What you are asked to do
This exercise calls for every line of the listing below that contains the word "during".
───── Given data ─────
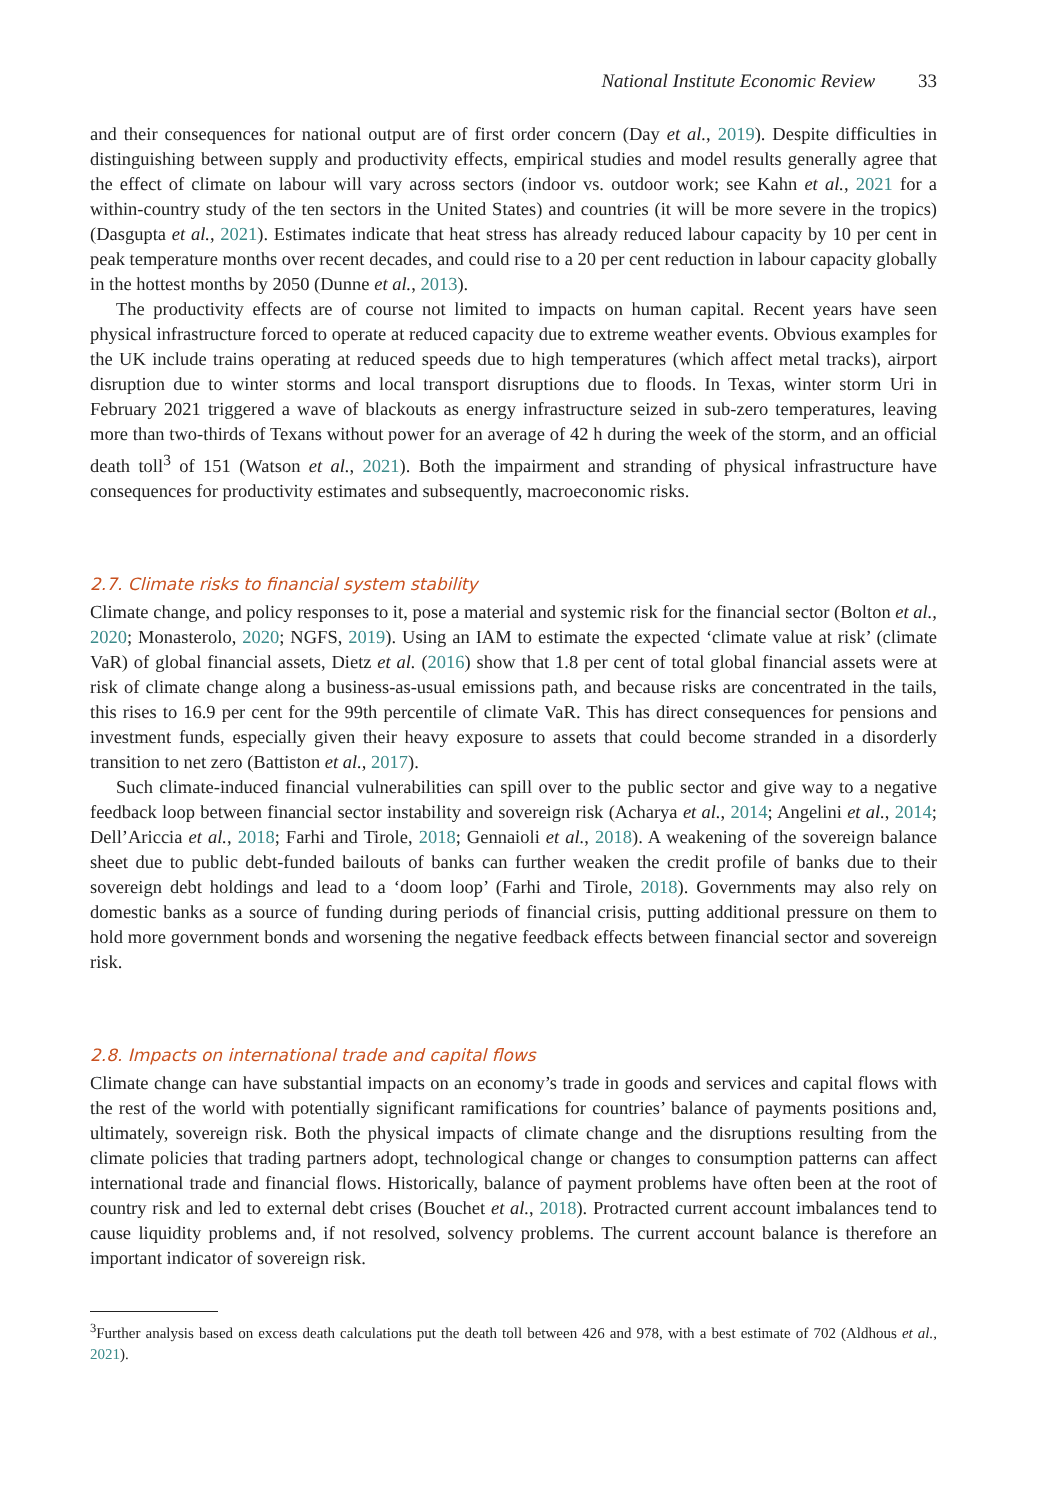National Institute Economic Review 33
and their consequences for national output are of first order concern (Day et al., 2019). Despite difficulties in distinguishing between supply and productivity effects, empirical studies and model results generally agree that the effect of climate on labour will vary across sectors (indoor vs. outdoor work; see Kahn et al., 2021 for a within-country study of the ten sectors in the United States) and countries (it will be more severe in the tropics) (Dasgupta et al., 2021). Estimates indicate that heat stress has already reduced labour capacity by 10 per cent in peak temperature months over recent decades, and could rise to a 20 per cent reduction in labour capacity globally in the hottest months by 2050 (Dunne et al., 2013).
The productivity effects are of course not limited to impacts on human capital. Recent years have seen physical infrastructure forced to operate at reduced capacity due to extreme weather events. Obvious examples for the UK include trains operating at reduced speeds due to high temperatures (which affect metal tracks), airport disruption due to winter storms and local transport disruptions due to floods. In Texas, winter storm Uri in February 2021 triggered a wave of blackouts as energy infrastructure seized in sub-zero temperatures, leaving more than two-thirds of Texans without power for an average of 42 h during the week of the storm, and an official death toll<sup>3</sup> of 151 (Watson et al., 2021). Both the impairment and stranding of physical infrastructure have consequences for productivity estimates and subsequently, macroeconomic risks.
2.7. Climate risks to financial system stability
Climate change, and policy responses to it, pose a material and systemic risk for the financial sector (Bolton et al., 2020; Monasterolo, 2020; NGFS, 2019). Using an IAM to estimate the expected ‘climate value at risk’ (climate VaR) of global financial assets, Dietz et al. (2016) show that 1.8 per cent of total global financial assets were at risk of climate change along a business-as-usual emissions path, and because risks are concentrated in the tails, this rises to 16.9 per cent for the 99th percentile of climate VaR. This has direct consequences for pensions and investment funds, especially given their heavy exposure to assets that could become stranded in a disorderly transition to net zero (Battiston et al., 2017).
Such climate-induced financial vulnerabilities can spill over to the public sector and give way to a negative feedback loop between financial sector instability and sovereign risk (Acharya et al., 2014; Angelini et al., 2014; Dell’Ariccia et al., 2018; Farhi and Tirole, 2018; Gennaioli et al., 2018). A weakening of the sovereign balance sheet due to public debt-funded bailouts of banks can further weaken the credit profile of banks due to their sovereign debt holdings and lead to a ‘doom loop’ (Farhi and Tirole, 2018). Governments may also rely on domestic banks as a source of funding during periods of financial crisis, putting additional pressure on them to hold more government bonds and worsening the negative feedback effects between financial sector and sovereign risk.
2.8. Impacts on international trade and capital flows
Climate change can have substantial impacts on an economy’s trade in goods and services and capital flows with the rest of the world with potentially significant ramifications for countries’ balance of payments positions and, ultimately, sovereign risk. Both the physical impacts of climate change and the disruptions resulting from the climate policies that trading partners adopt, technological change or changes to consumption patterns can affect international trade and financial flows. Historically, balance of payment problems have often been at the root of country risk and led to external debt crises (Bouchet et al., 2018). Protracted current account imbalances tend to cause liquidity problems and, if not resolved, solvency problems. The current account balance is therefore an important indicator of sovereign risk.
<sup>3</sup> Further analysis based on excess death calculations put the death toll between 426 and 978, with a best estimate of 702 (Aldhous et al., 2021).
─────
Answer space
The productivity effects are of course not limited to impacts on human capital. Recent years have seen physical infrastructure forced to operate at reduced capacity due to extreme weather events. Obvious examples for the UK include trains operating at reduced speeds due to high temperatures (which affect metal tracks), airport disruption due to winter storms and local transport disruptions due to floods. In Texas, winter storm Uri in February 2021 triggered a wave of blackouts as energy infrastructure seized in sub-zero temperatures, leaving more than two-thirds of Texans without power for an average of 42 h during the week of the storm, and an official death toll<sup>3</sup> of 151 (Watson et al., 2021). Both the impairment and stranding of physical infrastructure have consequences for productivity estimates and subsequently, macroeconomic risks.
Such climate-induced financial vulnerabilities can spill over to the public sector and give way to a negative feedback loop between financial sector instability and sovereign risk (Acharya et al., 2014; Angelini et al., 2014; Dell’Ariccia et al., 2018; Farhi and Tirole, 2018; Gennaioli et al., 2018). A weakening of the sovereign balance sheet due to public debt-funded bailouts of banks can further weaken the credit profile of banks due to their sovereign debt holdings and lead to a ‘doom loop’ (Farhi and Tirole, 2018). Governments may also rely on domestic banks as a source of funding during periods of financial crisis, putting additional pressure on them to hold more government bonds and worsening the negative feedback effects between financial sector and sovereign risk.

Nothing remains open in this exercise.